:: Bacaan yang Diberikan ::

Perjalanan Anak Bangsa: Indonesia Mengajar (Chapter 4)

Ratih Diasari 5 September 2011

Sepagi itu kepala telah kudongakkan dengan mata lurus menajam ke atas awan. Sesekali kadang kuubah pandangan mata melirik ke arah kerumunan kelapa besar yang berada tepat di depan cawan. Kurasakan hembusan angin pantai yang entah mengapa begitu kencang bertiup tak kenal lagi istilah sepoi-sepoi. Pagi buta sehabis sholat subuh, aku sudah beranjak dari tempat tidurku. Mengenalkan tangan halusku secara bertahap pada tali tambang yang mengkail erat pada timba air yang berukuran sedang. Berdiri, bungkuk, menumpahkan air, kemudian membawa penuh ember-ember tua itu pada sebuah penampungan besar yang berada menjorok tepat diujung depan sebuah pagar. Aku bolak-balik, terus seperti itu dan terus kembali lagi seperti itu.

:::

**Ketentuan Tugas**
A) Tuliskan kembali bagian bacaan tentang pagi di tepi pantai itu, mulai dari "Ratih Diasari 5" sampai dengan "lagi seperti itu.", tanpa mengubah satu kata pun.
B) Tentukan apakah setiap pernyataan berikut sesuai dengan bacaan. Jawab ya atau tidak, lalu kutip kata-kata bacaan yang menjadi dasarnya. (i) Tokoh aku bangun dari tempat tidur setelah salat subuh. (ii) Angin pantai pagi itu bertiup sepoi-sepoi. (iii) Penampungan air yang besar terletak di belakang rumah.
C) Berdasarkan bacaan, jelaskan urutan kegiatan tokoh aku dengan timba air sampai air itu tiba di penampungan.

:: Materi yang Disediakan ::

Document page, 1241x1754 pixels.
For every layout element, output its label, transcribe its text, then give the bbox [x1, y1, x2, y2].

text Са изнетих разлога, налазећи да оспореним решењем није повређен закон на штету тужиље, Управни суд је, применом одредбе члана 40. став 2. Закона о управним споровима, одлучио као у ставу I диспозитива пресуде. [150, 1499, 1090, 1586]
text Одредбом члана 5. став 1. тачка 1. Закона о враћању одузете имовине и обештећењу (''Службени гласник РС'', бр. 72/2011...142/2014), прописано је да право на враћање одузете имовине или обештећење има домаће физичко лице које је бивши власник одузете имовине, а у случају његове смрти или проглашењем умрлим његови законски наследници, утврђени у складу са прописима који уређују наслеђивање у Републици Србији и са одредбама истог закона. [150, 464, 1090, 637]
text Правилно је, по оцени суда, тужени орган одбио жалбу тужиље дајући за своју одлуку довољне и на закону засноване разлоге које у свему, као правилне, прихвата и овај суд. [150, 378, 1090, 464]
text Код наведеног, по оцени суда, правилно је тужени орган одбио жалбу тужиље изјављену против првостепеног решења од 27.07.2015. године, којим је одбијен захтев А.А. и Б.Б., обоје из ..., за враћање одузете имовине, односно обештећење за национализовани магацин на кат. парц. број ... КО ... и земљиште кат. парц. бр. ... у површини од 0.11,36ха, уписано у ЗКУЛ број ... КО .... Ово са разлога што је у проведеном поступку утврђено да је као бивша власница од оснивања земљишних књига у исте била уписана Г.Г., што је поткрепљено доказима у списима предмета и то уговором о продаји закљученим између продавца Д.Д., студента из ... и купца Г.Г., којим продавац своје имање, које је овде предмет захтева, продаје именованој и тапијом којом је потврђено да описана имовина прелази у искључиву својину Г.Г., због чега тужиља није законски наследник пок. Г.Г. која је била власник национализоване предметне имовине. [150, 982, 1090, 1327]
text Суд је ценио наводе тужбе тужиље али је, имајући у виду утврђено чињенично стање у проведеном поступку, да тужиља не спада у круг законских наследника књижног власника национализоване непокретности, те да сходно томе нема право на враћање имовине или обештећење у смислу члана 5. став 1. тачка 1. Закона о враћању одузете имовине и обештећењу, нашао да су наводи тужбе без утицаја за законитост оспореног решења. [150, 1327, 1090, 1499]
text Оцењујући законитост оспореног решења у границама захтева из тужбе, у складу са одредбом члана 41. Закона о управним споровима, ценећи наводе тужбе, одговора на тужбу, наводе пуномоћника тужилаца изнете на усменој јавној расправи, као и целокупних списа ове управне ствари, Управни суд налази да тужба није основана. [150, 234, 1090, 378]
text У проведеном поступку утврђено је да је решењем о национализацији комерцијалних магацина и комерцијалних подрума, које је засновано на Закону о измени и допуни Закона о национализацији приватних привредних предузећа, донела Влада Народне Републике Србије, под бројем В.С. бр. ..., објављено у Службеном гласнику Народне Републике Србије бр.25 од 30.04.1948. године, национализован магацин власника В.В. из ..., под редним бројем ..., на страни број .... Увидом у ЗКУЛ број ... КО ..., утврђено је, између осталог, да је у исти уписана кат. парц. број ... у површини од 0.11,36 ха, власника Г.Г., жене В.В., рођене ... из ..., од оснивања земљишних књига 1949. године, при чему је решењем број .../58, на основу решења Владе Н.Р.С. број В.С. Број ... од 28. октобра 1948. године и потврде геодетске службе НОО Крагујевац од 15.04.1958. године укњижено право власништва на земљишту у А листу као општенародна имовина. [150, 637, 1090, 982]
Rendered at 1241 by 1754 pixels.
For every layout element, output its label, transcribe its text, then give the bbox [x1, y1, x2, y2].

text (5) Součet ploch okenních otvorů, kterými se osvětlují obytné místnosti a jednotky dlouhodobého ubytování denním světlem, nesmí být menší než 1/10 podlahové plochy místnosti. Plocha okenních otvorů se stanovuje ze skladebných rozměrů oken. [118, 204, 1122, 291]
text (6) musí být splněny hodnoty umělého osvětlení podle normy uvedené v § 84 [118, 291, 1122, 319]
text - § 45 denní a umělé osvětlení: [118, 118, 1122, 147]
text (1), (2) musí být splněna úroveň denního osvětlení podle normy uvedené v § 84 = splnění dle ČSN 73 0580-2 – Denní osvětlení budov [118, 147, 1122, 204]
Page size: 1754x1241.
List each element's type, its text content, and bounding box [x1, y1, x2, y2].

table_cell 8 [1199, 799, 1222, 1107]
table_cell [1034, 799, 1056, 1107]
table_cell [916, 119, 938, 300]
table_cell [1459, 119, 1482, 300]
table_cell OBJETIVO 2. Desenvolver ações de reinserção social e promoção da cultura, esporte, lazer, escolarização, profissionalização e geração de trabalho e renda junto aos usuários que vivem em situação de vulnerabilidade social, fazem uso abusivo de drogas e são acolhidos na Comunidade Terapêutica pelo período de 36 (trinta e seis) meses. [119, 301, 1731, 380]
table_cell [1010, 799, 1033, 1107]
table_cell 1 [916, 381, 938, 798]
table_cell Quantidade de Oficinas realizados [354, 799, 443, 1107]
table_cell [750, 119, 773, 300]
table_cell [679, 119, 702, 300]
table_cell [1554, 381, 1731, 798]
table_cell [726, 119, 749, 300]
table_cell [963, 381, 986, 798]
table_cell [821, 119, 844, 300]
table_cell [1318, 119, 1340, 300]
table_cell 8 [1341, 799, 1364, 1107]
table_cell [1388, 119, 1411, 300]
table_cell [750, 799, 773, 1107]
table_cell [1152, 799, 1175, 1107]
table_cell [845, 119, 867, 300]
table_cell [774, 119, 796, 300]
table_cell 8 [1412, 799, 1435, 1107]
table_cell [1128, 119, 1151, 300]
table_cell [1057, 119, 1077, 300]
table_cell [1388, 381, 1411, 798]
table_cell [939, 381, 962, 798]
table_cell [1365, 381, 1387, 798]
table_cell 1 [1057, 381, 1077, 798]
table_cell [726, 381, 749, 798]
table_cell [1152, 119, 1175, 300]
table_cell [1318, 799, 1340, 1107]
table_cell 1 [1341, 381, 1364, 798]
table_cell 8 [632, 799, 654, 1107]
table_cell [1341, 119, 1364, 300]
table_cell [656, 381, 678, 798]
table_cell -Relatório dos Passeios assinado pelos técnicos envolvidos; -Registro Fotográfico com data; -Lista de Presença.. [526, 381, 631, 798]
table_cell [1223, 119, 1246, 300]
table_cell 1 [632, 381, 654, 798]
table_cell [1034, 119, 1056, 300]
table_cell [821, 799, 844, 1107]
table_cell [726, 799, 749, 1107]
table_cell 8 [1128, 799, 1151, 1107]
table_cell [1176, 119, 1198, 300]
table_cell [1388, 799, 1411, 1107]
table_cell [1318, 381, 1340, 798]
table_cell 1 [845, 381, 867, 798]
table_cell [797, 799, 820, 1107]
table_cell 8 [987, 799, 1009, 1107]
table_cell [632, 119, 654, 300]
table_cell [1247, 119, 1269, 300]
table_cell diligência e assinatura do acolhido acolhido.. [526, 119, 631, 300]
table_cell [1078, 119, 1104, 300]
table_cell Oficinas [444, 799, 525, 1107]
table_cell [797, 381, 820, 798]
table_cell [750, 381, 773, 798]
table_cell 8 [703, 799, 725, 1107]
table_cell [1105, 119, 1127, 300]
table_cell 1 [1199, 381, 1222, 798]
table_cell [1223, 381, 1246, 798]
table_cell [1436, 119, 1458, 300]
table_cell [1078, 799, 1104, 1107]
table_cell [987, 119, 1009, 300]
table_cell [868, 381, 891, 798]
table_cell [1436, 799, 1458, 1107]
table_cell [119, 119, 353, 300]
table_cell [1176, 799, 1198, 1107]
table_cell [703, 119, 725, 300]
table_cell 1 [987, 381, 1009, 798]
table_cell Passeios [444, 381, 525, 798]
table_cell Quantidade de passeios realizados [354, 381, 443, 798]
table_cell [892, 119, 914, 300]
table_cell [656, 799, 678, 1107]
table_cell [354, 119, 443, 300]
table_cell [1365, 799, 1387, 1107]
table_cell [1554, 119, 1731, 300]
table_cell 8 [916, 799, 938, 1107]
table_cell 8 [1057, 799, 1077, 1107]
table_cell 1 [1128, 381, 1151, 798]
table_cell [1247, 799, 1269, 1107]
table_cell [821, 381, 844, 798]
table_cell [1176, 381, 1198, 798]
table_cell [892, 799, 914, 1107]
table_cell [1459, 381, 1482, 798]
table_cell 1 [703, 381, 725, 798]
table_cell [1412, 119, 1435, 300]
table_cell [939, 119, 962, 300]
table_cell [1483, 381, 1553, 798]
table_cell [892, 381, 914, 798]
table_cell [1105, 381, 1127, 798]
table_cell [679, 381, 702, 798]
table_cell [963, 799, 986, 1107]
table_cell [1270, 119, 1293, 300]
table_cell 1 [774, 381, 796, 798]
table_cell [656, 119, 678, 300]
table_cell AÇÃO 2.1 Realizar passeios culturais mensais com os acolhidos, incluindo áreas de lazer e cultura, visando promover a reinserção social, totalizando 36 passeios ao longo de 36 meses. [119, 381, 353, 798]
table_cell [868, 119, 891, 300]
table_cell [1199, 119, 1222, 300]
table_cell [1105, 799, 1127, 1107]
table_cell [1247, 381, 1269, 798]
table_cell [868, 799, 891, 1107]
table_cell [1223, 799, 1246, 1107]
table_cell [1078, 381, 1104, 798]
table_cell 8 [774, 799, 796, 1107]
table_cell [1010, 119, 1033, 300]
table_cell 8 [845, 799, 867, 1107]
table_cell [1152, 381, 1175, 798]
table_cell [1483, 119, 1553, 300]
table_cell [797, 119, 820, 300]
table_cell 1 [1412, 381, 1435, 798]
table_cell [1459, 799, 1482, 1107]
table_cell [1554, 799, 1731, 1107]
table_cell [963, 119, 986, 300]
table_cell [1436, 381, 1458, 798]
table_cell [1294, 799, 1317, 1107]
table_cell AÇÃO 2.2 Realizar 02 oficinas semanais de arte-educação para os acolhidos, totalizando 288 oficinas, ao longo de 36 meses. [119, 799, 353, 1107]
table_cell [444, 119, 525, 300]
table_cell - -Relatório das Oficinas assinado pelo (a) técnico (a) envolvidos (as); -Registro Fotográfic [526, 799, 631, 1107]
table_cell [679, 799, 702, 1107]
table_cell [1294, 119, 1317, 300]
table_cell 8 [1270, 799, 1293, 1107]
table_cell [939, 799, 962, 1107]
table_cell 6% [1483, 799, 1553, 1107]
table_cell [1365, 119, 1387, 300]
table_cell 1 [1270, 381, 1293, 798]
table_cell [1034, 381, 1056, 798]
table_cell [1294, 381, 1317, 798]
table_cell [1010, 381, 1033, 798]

:::

**Hasil yang Diharapkan**
A)
Ratih Diasari 5 September 2011

Sepagi itu kepala telah kudongakkan dengan mata lurus menajam ke atas awan. Sesekali kadang kuubah pandangan mata melirik ke arah kerumunan kelapa besar yang berada tepat di depan cawan. Kurasakan hembusan angin pantai yang entah mengapa begitu kencang bertiup tak kenal lagi istilah sepoi-sepoi. Pagi buta sehabis sholat subuh, aku sudah beranjak dari tempat tidurku. Mengenalkan tangan halusku secara bertahap pada tali tambang yang mengkail erat pada timba air yang berukuran sedang. Berdiri, bungkuk, menumpahkan air, kemudian membawa penuh ember-ember tua itu pada sebuah penampungan besar yang berada menjorok tepat diujung depan sebuah pagar. Aku bolak-balik, terus seperti itu dan terus kembali lagi seperti itu.

B)
(i) Ya: "Pagi buta sehabis sholat subuh, aku sudah beranjak dari tempat tidurku."
(ii) Tidak: "begitu kencang bertiup tak kenal lagi istilah sepoi-sepoi"
(iii) Tidak: "sebuah penampungan besar yang berada menjorok tepat diujung depan sebuah pagar"

C) Tokoh aku memegang tali tambang yang terkait erat pada timba air berukuran sedang, lalu berdiri, membungkuk, dan menumpahkan air. Setelah itu, ember-ember tua yang sudah penuh dibawa ke penampungan besar di ujung depan pagar. Kegiatan itu diulang bolak-balik terus-menerus.